Van Don special economic zone in the northern province of Quang Ninh. - Photo qtv.vn |
These mechanisms are stated in the recently-issued Draft Law on Special Administrative Economic Units. The Ministry of Planning and Investment (MPI) has prepared the law for submission to the Government and the National Assembly.
Under the draft law, the MPI proposes many preferential policies on land and taxes to enhance the ability to attract investment capital, especially foreign-invested capital, in three special administrative -- economic units of Van Don in the northern province of Quang Ninh, Bac Van Phong in the southern province of Khanh Hoa and Phu Quoc in the southern province of Kien Giang.

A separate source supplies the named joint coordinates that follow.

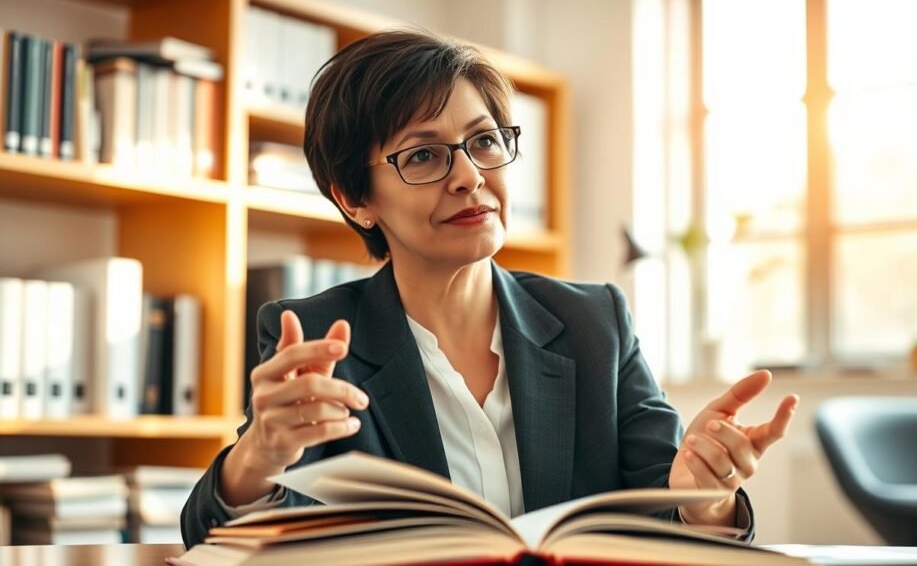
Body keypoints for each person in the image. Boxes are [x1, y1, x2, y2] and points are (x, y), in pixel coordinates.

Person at [180, 28, 799, 549]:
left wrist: (705, 499)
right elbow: (229, 539)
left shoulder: (594, 323)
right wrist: (257, 460)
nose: (470, 176)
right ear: (355, 199)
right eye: (423, 156)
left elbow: (669, 515)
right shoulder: (316, 338)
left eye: (484, 142)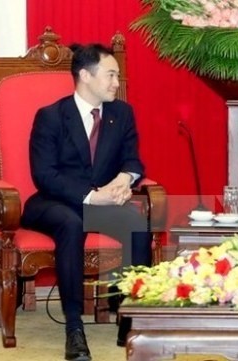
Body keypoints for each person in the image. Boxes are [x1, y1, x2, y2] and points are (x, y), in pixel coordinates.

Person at [21, 43, 152, 361]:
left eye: (117, 76)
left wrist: (126, 179)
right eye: (110, 75)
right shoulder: (52, 116)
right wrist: (94, 196)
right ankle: (74, 328)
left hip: (101, 202)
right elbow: (44, 175)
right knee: (71, 222)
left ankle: (129, 318)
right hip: (55, 202)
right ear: (85, 75)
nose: (116, 83)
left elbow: (134, 160)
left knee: (136, 223)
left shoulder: (122, 113)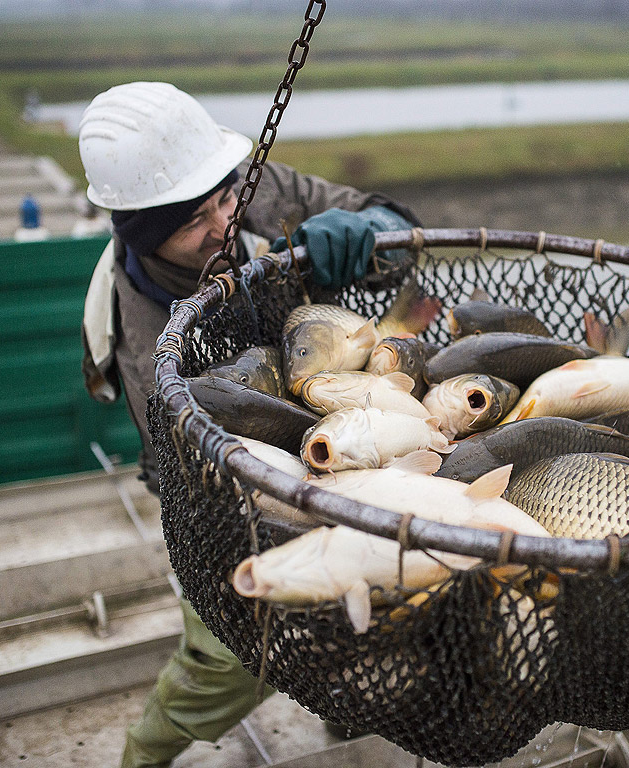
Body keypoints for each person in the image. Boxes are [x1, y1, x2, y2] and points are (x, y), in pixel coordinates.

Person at [78, 81, 419, 768]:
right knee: (228, 649)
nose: (222, 224)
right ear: (144, 235)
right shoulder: (143, 341)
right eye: (191, 223)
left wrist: (368, 235)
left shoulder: (246, 190)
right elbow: (206, 477)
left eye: (225, 200)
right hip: (215, 490)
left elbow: (397, 232)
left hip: (332, 433)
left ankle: (342, 717)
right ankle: (145, 752)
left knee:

The MoF has objected to the draft’s Clause 3 of Article 16, which proposes regulations allowing domestic economic organisations and foreign-invested economic organisations to mortgage their assets attached to land at foreign credit institutions and be entitled to the transfer of land use right directly from an organisation or individual having land use right to implement an investment project as a domestic economic organisation.
The ministry proposed that the MPI remove this incentive as mortgaged assets will be recovered by the credit institution and sold to recover the debt if the borrower cannot pay the debt. Thus, by allowing economic organisations to have land use right to mortgage the loan, then if they go bankrupt, the credit institution will not be able to handle mortgaged assets.
The draft also stipulates a 10 per cent preferential reduction of land use fees for foreign invested enterprises and Vietnamese residing overseas that are allocated land to implement investment projects for construction of residential housing for purposes of sale or for sale and lease.
However, the MoF proposed that the MPI re-consider this as the reduction of 10 per cent of the land use fee only benefits the buyers, so this policy will have little impact on production and business activities.
The MoF is also opposed to the MPI’s proposal to set up state funds outside the budget in the special economic zones, such as the Development Investment Fund and the Investment, Trade and Tourism Promotion Fund. The ministry explained the objection by quoting the Prime Minister as saying the funds should only be set up when necessary.
MoF disagrees with the idea of allowing overspending in revenue of the special economic zone as only budgets at central and provincial levels are permitted to overspend.
The ministry said the MPI should keep the special consumption tax imposed on casino and betting games at 35 and 30 per cent, instead of decreasing them to 25 per cent and 21 per cent under the proposal, adding that this is an indirect tax on types of goods and services which should limit consumption.